I primi tempi in cui guidavo avevo il terrore dell'autostrada e dei lunghi viaggi.
In realtà ancora adesso permane in minima parte, ma si è attenuata con il tempo e con il fatto che ogni giorno per andare a lavorare devo fare quasi trenta chilometri autostrada, sessanta se contiamo anche il ritorno. Viaggiare in aereo poi non ne parliamo.
La fobia era alimentata dai granelli di vetro dei parabrezza ai bordi delle strade, dalle lapidi nelle statali e nelle provinciali, dalle tracce di pneumatici, dai rimasugli degli stessi, dai frammenti di plastica dei parafango.
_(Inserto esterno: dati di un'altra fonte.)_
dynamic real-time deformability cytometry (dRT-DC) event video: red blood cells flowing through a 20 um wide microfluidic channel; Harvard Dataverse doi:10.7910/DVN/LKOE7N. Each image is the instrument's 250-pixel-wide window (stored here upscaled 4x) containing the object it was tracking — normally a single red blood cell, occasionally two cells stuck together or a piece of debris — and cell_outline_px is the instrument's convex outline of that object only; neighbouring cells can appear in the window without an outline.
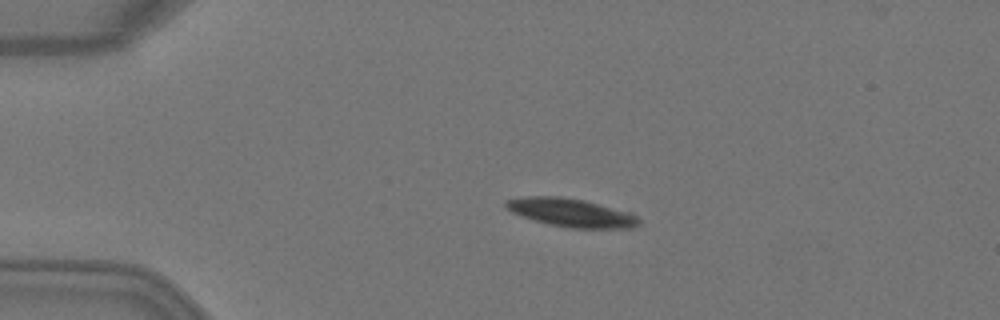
{"species": "Egyptian fruit bat (a non-hibernating species)", "species_latin": "Rousettus aegyptiacus", "temperature_condition": "warm", "stored_images_in_passage": 1, "camera_frame_rate_fps": 3000, "um_per_image_px": 0.085, "animal": {"sex": "female"}, "frame": {"image": 1, "passage_image": 1, "time_ms": 0.0, "image_size_px": [1000, 320], "cell_outline_px": [[640, 224], [632, 228], [568, 228], [548, 224], [512, 212], [504, 208], [504, 200], [524, 196], [560, 196], [584, 200], [632, 212], [640, 220]], "centroid_in_image_um": [48.56, 18.07], "position_along_channel_um": 36.4, "area_um2": 22.14}}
Immaginavo nella mia testa malata di vedere tutte le vittime degli incidenti passarmi davanti, come in una terribile processione, o di vederli là dove hanno perso la vita, spappolati, o bruciati vivi. Pensa un po' che allegria.
Tutto questo per spiegare che ogni tanto i libri vengono generati anche dalla paure più profonde. Riversate su carta forse vengo esorcizzare e forse no.
Di certo a me è servito affrontare di petto ogni giorno il viaggio verso il lavoro.
Questa fobia ha dato vita la romanzo Tombe d'Acciaio.